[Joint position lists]
-*-*-

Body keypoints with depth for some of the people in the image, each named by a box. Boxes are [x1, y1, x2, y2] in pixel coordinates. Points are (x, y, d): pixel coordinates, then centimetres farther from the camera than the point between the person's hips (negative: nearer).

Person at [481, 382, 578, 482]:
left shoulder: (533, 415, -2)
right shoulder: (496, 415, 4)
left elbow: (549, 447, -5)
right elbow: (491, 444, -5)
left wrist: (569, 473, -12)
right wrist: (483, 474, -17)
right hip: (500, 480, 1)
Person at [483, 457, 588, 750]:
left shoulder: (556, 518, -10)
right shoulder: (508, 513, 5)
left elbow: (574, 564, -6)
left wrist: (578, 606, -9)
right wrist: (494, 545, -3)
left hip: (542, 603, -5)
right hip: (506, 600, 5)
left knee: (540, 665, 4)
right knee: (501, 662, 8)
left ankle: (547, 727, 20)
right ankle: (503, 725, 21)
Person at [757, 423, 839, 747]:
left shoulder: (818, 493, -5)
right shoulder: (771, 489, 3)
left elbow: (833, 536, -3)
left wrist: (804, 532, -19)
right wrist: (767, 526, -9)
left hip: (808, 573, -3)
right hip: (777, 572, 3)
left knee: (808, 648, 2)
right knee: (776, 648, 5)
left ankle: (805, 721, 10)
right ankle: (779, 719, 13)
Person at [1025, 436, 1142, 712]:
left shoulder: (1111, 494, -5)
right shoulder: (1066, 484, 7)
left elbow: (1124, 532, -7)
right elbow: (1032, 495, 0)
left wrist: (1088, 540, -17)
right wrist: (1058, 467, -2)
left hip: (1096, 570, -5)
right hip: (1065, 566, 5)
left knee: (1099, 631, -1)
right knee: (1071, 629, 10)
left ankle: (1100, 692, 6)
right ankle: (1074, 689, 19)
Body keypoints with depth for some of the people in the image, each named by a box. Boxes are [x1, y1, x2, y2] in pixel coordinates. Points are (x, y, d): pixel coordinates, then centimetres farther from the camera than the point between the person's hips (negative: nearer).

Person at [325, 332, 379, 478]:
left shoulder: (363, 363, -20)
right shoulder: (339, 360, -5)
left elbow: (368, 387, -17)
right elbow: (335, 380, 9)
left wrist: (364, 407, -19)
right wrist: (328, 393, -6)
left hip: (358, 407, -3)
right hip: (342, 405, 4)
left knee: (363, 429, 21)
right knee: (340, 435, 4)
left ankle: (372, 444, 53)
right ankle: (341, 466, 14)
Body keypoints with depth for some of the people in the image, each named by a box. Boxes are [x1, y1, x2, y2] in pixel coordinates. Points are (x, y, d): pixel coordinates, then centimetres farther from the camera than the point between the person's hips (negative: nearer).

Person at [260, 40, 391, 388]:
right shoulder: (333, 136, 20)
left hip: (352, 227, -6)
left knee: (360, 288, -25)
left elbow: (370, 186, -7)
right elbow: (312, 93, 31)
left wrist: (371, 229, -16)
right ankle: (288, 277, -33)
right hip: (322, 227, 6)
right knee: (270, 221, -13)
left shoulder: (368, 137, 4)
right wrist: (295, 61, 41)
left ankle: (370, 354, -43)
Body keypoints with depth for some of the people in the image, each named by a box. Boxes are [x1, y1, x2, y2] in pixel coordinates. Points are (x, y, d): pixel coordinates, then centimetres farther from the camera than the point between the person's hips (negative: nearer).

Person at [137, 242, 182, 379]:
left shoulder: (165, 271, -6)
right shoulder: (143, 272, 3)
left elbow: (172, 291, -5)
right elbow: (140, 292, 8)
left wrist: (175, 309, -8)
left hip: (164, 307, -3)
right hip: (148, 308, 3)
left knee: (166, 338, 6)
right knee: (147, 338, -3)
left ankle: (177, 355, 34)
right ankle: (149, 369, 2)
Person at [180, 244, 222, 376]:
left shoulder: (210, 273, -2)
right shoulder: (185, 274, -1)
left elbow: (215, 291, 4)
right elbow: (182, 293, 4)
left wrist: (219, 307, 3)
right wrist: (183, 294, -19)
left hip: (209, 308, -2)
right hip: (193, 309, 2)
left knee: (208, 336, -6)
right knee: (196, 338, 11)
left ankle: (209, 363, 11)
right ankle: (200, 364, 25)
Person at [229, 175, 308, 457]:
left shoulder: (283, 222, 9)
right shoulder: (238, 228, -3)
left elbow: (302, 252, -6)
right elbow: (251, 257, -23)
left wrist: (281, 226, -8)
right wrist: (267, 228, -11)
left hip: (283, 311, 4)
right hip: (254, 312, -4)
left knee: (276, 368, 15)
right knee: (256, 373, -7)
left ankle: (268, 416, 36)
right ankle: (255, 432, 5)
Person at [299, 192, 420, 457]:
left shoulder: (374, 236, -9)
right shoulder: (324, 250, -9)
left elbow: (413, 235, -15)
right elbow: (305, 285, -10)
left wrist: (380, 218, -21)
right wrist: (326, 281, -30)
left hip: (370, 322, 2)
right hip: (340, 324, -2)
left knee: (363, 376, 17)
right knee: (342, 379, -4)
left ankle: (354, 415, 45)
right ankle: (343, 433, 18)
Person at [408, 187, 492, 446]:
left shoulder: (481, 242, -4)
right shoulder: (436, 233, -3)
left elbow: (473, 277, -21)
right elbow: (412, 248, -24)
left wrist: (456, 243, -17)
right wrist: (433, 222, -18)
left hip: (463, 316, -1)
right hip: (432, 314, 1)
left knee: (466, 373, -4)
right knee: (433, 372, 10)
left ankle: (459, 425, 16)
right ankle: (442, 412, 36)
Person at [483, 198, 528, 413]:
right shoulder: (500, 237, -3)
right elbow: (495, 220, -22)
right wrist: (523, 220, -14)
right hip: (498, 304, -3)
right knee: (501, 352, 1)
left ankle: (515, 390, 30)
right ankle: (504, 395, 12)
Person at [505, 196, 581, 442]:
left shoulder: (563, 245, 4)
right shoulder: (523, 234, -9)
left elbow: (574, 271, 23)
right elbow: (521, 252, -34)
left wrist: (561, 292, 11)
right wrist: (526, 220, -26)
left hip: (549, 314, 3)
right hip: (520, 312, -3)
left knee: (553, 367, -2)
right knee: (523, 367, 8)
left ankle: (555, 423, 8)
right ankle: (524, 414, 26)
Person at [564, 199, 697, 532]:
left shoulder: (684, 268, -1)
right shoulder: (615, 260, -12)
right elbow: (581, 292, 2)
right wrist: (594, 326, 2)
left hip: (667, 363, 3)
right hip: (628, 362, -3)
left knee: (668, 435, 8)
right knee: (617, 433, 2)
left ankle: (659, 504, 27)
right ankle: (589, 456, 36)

-*-*-

▸ **EXERCISE**: Could you retype exactly the lines above from the one containing "left elbow: (574, 271, 23)" through the last line of the records, both included, and nothing else?

▸ **TASK SOLUTION**:
left elbow: (574, 271, 23)
right elbow: (521, 252, -34)
left wrist: (561, 292, 11)
right wrist: (526, 220, -26)
left hip: (549, 314, 3)
right hip: (520, 312, -3)
left knee: (553, 367, -2)
right knee: (523, 367, 8)
left ankle: (555, 423, 8)
right ankle: (524, 414, 26)
Person at [564, 199, 697, 532]:
left shoulder: (684, 268, -1)
right shoulder: (615, 260, -12)
right elbow: (581, 292, 2)
right wrist: (594, 326, 2)
left hip: (667, 363, 3)
right hip: (628, 362, -3)
left knee: (668, 435, 8)
right knee: (617, 433, 2)
left ankle: (659, 504, 27)
right ankle: (589, 456, 36)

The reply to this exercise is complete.